[Stored data entries]
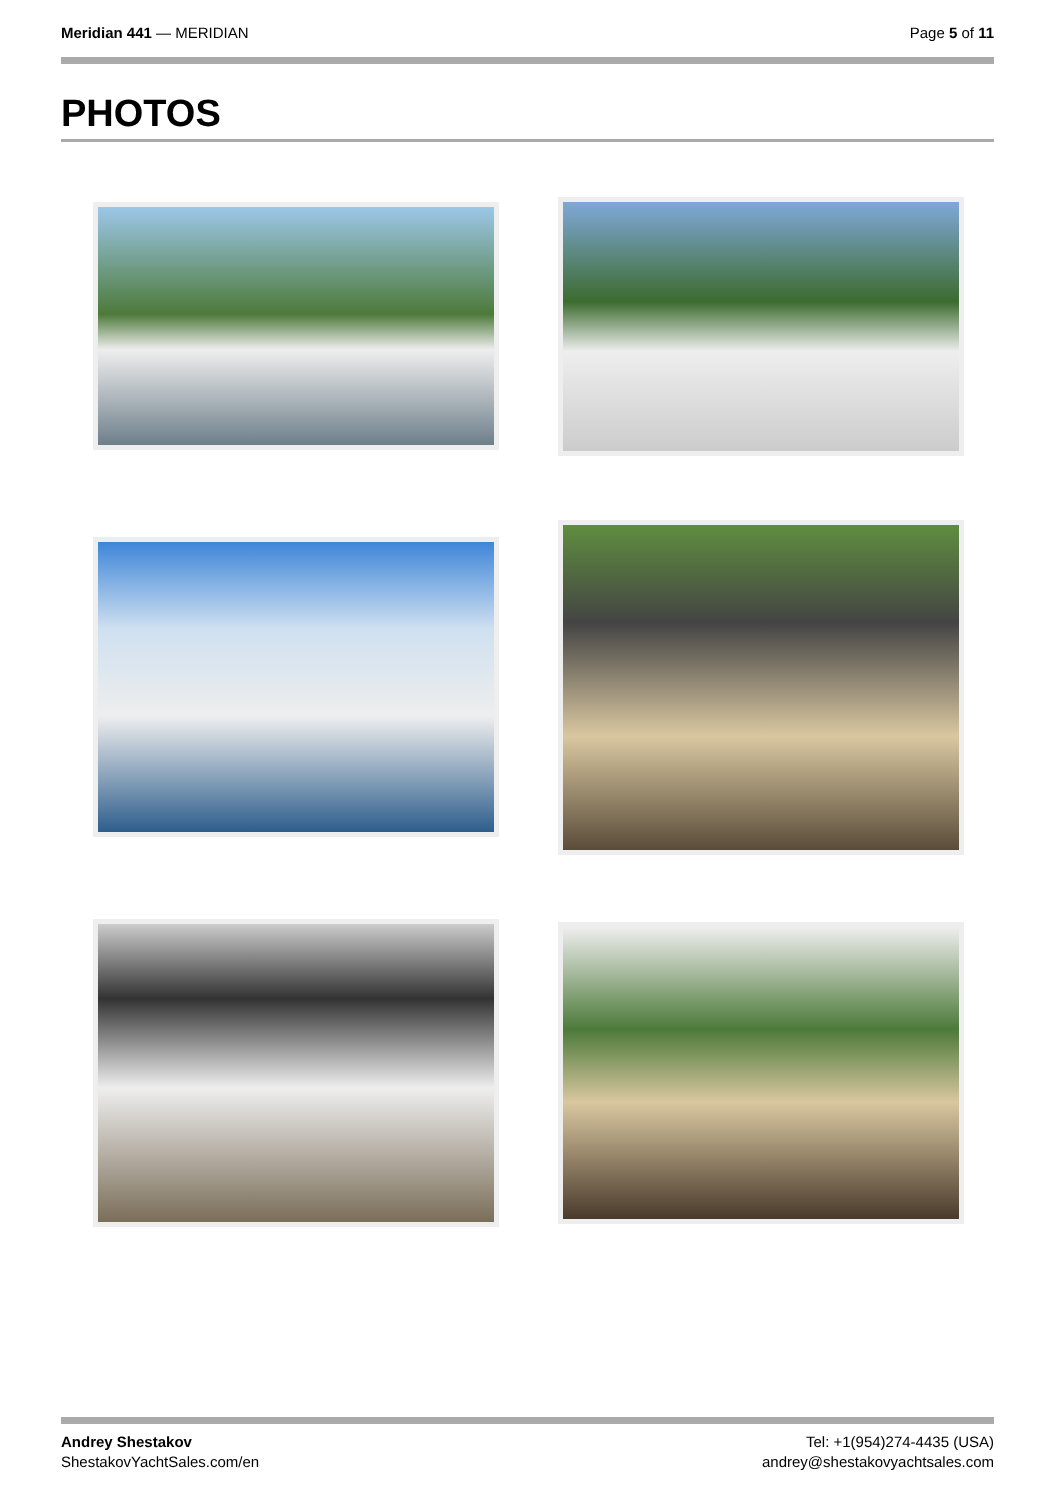Meridian 441 — MERIDIAN Page 5 of 11
PHOTOS
Andrey Shestakov
ShestakovYachtSales.com/en
Tel: +1(954)274-4435 (USA)
andrey@shestakovyachtsales.com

[ACTIVITY]
Leave out the pictures, and write out all the remaining data above exactly.

[EXERCISE RESULT]
Meridian 441 — MERIDIAN Page 5 of 11
PHOTOS
Andrey Shestakov
ShestakovYachtSales.com/en
Tel: +1(954)274-4435 (USA)
andrey@shestakovyachtsales.com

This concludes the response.